■ **How to complete this task**:
Which lines in the data below contain the word "Factory"? Pull each of them out.
━━ Provided information ━━
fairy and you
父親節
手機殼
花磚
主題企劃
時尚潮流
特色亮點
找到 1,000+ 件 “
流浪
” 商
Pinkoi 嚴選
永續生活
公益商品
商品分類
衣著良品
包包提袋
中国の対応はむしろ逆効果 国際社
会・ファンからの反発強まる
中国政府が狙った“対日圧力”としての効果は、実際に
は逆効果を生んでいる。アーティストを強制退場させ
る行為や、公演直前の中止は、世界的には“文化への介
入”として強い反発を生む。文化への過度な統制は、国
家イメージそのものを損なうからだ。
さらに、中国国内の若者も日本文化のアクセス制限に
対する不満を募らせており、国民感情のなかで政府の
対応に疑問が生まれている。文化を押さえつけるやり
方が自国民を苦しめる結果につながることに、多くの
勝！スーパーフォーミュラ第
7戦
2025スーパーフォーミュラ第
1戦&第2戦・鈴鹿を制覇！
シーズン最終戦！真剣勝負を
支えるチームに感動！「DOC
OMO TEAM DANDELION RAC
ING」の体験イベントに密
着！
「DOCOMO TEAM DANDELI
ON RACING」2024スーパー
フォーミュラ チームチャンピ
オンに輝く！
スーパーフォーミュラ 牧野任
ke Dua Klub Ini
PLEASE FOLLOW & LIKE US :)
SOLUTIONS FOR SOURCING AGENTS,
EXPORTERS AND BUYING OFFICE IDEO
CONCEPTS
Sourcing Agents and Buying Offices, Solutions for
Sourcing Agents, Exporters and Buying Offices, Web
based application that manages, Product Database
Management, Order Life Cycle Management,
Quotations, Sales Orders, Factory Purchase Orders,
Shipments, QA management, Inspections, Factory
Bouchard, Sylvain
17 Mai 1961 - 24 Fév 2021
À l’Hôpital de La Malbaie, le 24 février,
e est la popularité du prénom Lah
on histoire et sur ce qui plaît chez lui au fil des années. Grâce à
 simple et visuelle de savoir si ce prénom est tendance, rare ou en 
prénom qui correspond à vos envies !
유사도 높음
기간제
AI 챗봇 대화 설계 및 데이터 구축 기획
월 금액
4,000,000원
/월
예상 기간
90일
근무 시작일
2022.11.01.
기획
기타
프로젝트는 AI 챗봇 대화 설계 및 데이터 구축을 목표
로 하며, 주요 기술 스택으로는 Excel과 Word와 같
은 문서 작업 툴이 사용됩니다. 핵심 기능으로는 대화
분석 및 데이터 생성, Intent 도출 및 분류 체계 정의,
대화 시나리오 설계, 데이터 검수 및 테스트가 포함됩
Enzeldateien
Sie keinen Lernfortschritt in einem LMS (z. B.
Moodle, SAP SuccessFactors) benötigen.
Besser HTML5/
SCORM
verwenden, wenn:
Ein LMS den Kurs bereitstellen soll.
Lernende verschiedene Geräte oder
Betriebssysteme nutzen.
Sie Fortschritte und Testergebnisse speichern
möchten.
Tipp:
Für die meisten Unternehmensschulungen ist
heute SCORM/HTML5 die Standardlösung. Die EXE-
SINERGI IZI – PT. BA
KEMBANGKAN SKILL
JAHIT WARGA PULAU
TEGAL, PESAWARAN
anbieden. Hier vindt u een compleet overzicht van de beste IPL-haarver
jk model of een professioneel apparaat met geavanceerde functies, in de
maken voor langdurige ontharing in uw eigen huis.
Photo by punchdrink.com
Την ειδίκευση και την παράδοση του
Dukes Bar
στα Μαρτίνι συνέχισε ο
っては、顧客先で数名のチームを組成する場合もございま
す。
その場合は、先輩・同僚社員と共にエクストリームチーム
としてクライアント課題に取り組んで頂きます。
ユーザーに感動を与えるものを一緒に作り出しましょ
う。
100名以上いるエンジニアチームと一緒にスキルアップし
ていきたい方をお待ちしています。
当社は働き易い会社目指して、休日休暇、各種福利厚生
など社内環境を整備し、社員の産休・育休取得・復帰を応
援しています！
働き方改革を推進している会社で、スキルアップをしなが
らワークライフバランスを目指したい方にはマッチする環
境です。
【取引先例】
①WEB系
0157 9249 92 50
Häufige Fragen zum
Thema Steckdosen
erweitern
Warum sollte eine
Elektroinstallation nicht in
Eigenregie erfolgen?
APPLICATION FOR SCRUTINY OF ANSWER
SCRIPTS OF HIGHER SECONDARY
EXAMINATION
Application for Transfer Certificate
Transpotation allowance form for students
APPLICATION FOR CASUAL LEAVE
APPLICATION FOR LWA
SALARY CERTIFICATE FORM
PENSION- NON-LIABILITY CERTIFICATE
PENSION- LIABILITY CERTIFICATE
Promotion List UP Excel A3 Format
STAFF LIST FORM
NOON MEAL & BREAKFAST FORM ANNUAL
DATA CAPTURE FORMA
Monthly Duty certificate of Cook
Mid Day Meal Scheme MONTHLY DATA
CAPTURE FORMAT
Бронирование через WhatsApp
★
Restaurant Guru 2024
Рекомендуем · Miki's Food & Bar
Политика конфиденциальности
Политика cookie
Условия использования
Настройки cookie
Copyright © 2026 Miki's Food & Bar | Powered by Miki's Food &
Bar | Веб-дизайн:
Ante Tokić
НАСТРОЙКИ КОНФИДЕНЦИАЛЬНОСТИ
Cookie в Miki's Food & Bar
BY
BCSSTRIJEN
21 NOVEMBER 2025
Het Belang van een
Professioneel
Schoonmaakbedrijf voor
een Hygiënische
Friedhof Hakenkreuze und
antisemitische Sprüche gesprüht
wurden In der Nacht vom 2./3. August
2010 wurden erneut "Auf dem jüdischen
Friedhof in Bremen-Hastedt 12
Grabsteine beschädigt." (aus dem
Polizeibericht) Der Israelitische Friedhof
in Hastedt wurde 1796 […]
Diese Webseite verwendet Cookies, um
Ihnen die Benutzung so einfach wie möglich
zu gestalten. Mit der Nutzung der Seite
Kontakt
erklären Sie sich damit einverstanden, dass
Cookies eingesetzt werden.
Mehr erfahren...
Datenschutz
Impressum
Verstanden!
━━━
■ **Output of the exercise**:
Quotations, Sales Orders, Factory Purchase Orders,
Shipments, QA management, Inspections, Factory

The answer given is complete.